Les premières traces de littérature écrite en Afrique remontent au XVIIIe siècle, avec un manuscrit en swahili Ubendi wa Tambuka («le poème épique de Tambuka»), daté de 1728.

Au XIXe siècle, on compte la poésie de Joaquim Dias Cordeiro da Matta (Angola) et de Caetano da Costa Alegre (São Tomé), ainsi que diverses œuvres en xhosa d’Africains du Sud: poèmes et récits autobiographiques et de fiction de Samuel E. K. Mqhayi; poèmes et hymnes de Kobe Ntsikana; poésie didactique de William W. Gqoba; écrits contestataires de Hadi Waseluhlangani qu’on appelait «la Harpe du peuple».

Les pionniers du XXe siècle

Parmi les auteurs pionniers de la littérature noire africaine moderne d’avant 1945 se détachent quatre figures, dont trois s’expriment dans des langues africaines.

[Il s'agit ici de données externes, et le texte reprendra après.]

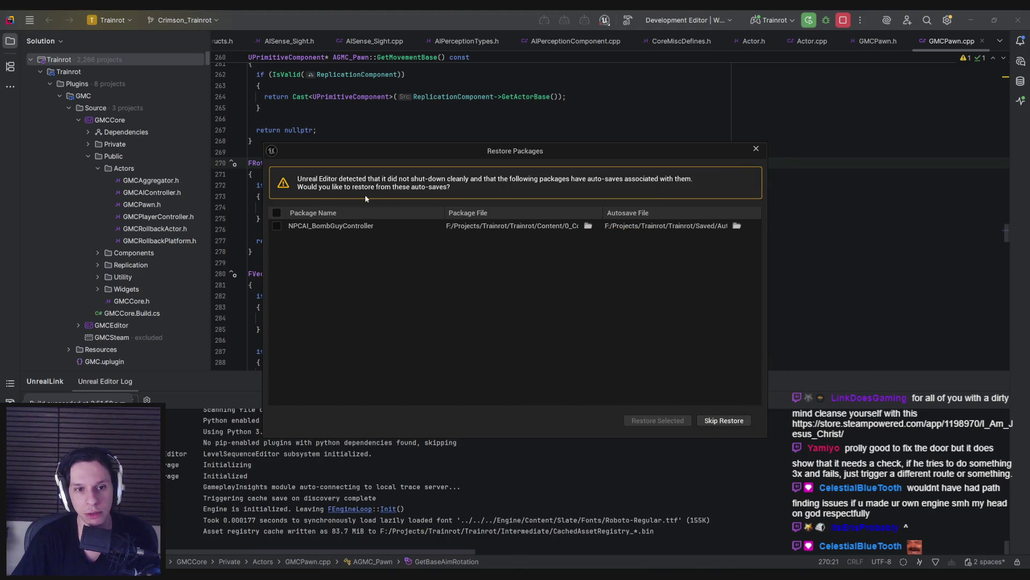
pyautogui.click(719, 422)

Le premier romancier moderne du continent à atteindre une reconnaissance internationale, Thomas Mofolo (Afrique du Sud), a écrit trois importants ouvrages de fiction en sotho du sud: Moeti oa bochabela (1907, le Voyageur de l’Est, 1934), récit allégorique de la vie africaine dans l’ancien temps et de la conversion des Africains au christianisme; Pitseng (1910), une histoire d’amour dans un village relatant l’éducation et la cour amoureuse de deux jeunes gens; et le plus célèbre des trois,Chaka (1925), une biographie romancée de la grande figure héroïque de l’histoire zouloue, parue pour la première fois en 1925, traduite ensuite dans de nombreuses langues européennes. Dans les trois romans, on retrouve l’expression de la culture chrétienne de Mofolo, mais également la révélation d’une identification profonde avec son propre peuple et ses traditions culturelles.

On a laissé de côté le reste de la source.